== Consigne A ==
Remplacez « time » par « heure » dans toutes les entrées ci-dessous, sans rien modifier d'autre. Ne reproduisez pas les images dans votre réponse.

== Extrait choisi ==
╔══

Qu'il suit de ces éléments et considérations que la présente requête doit être déclarée irrecevable dans la mesure où il y a autorité de chose jugée».

Griefs

1. Aux termes de l'article 25 du Code judiciaire, l'autorité de la chose jugée fait obstacle à la réitération de la demande.

Selon l'article 23 du Code judiciaire, tel que d'application avant sa modification par la loi du 19 octobre 2015, l'autorité de la chose jugée n'a lieu qu'à l'égard de ce qui a fait l'objet de la décision. Il faut que la chose demandée soit la même ; que la demande soit fondée sur la même cause ; que la demande soit entre les mêmes parties, et formée par elles et contre elles en la même qualité.

L'autorité de la chose jugée s'attache à ce que le juge a décidé sur un point litigieux et à ce qui, en raison de la contestation portée devant lui et soumise à la contradiction des parties, constitue, fût-ce implicitement, le fondement nécessaire de sa décision.

Il s'ensuit que le dispositif ne peut être envisagé isolément des motifs qui en sont le soutien nécessaire, c'est-à-dire qui permettent d'en déterminer, voire d'en limiter la portée.

Seule la décision définitive sur le fond ou sur incident a autorité de chose jugée.

╚══

== Données fournies ==
╔══

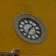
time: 1:35
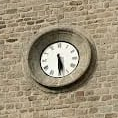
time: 5:29
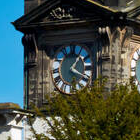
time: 1:18
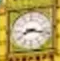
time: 8:17
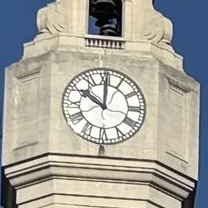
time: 10:00
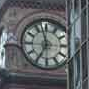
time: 6:57
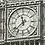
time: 11:37
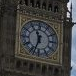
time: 11:33
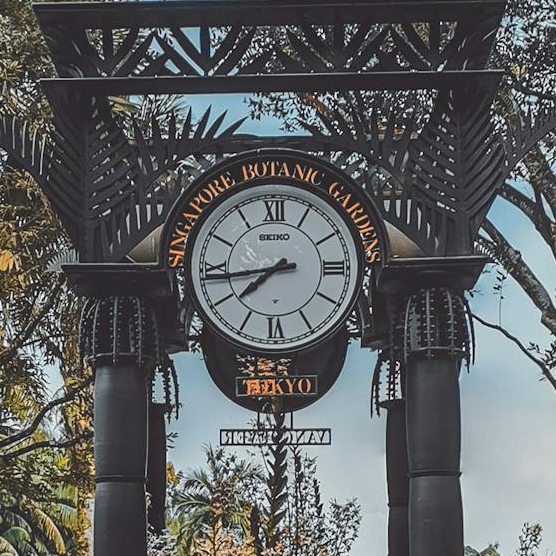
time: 7:43
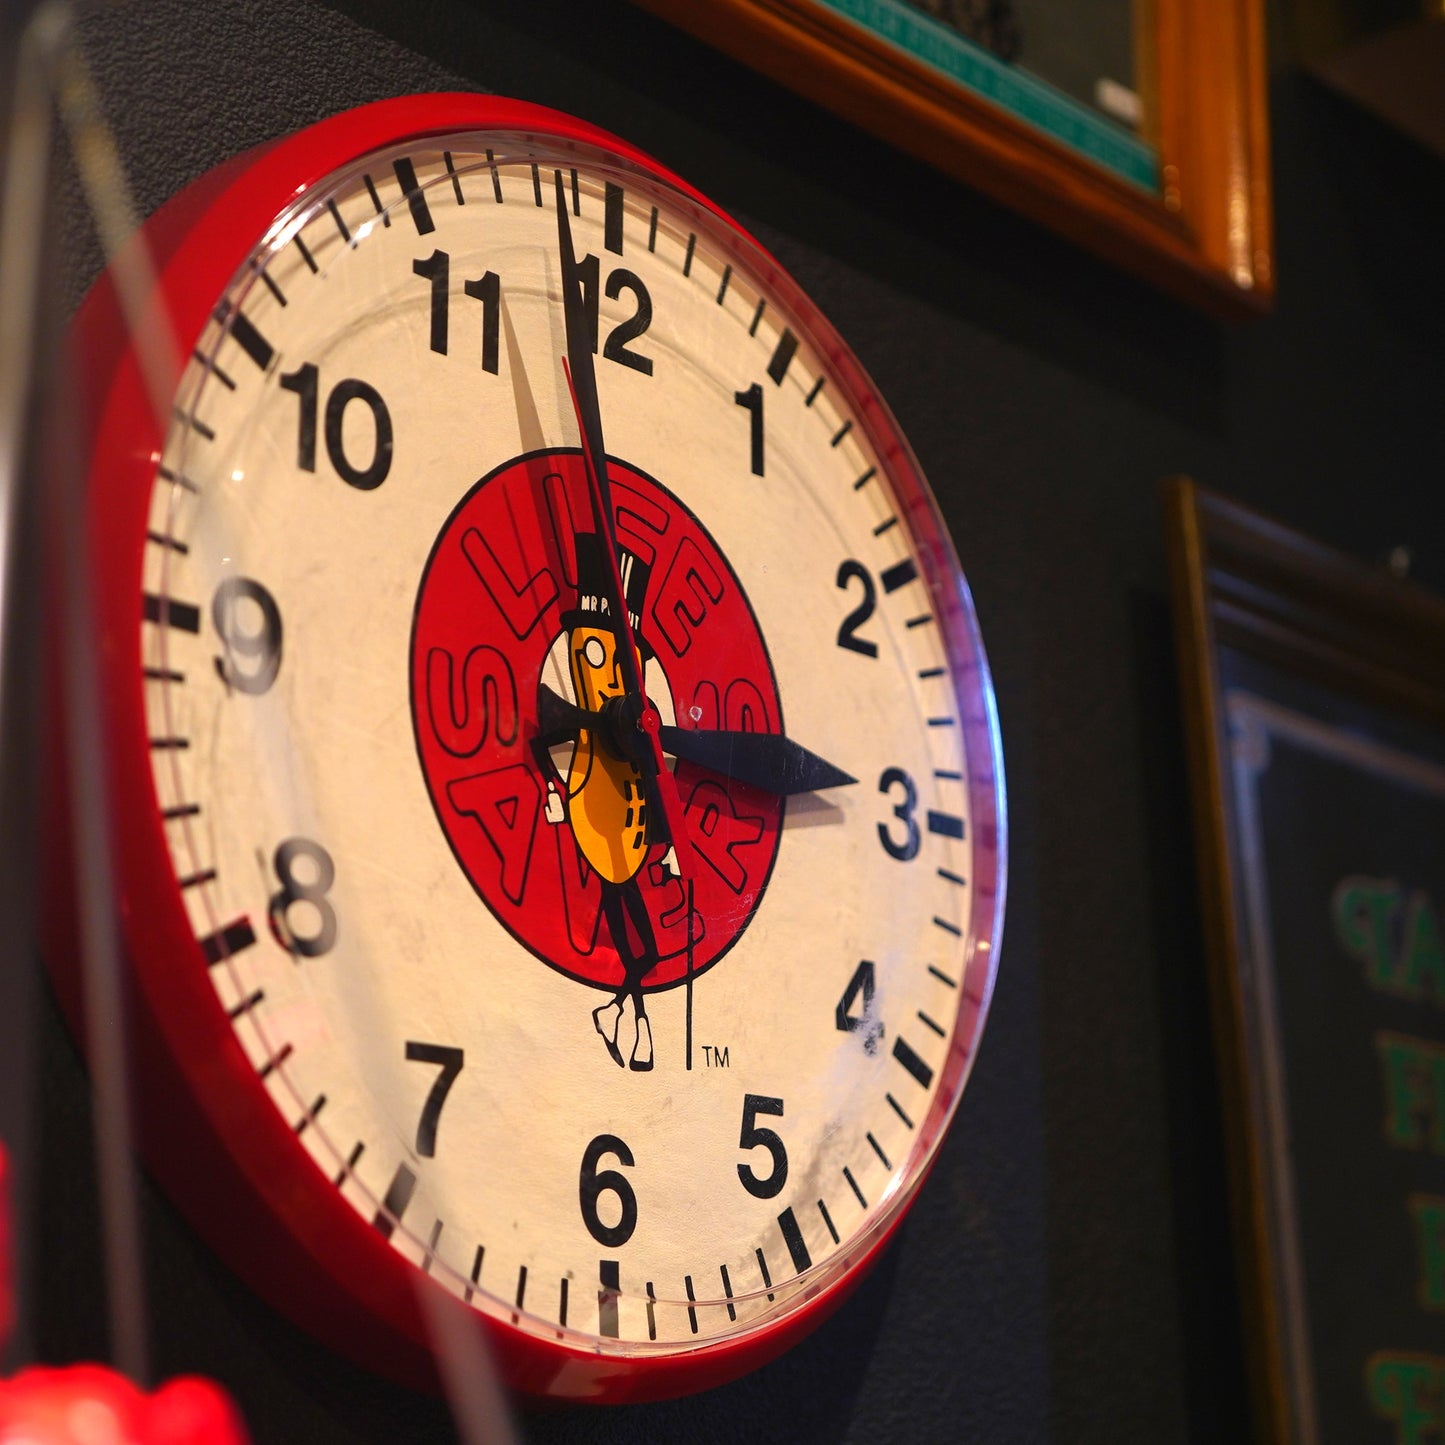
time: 2:58
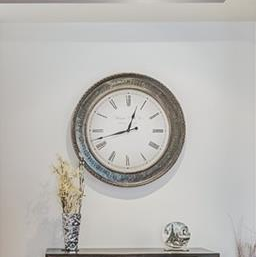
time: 12:42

╚══

== Consigne B ==
Répondez à ces questions sur l'extrait choisi :
(i) D'après l'article 25 du Code judiciaire, à quoi l'autorité de la chose jugée fait-elle obstacle ?
(ii) Quelle loi a modifié l'article 23 du Code judiciaire ?
(iii) Quelle décision a seule autorité de chose jugée ?

== Corrigé A ==
heure: 1:35
heure: 5:29
heure: 1:18
heure: 8:17
heure: 10:00
heure: 6:57
heure: 11:37
heure: 11:33
heure: 7:43
heure: 2:58
heure: 12:42

== Corrigé B ==
(i) À la réitération de la demande.
(ii) La loi du 19 octobre 2015.
(iii) La décision définitive sur le fond ou sur incident.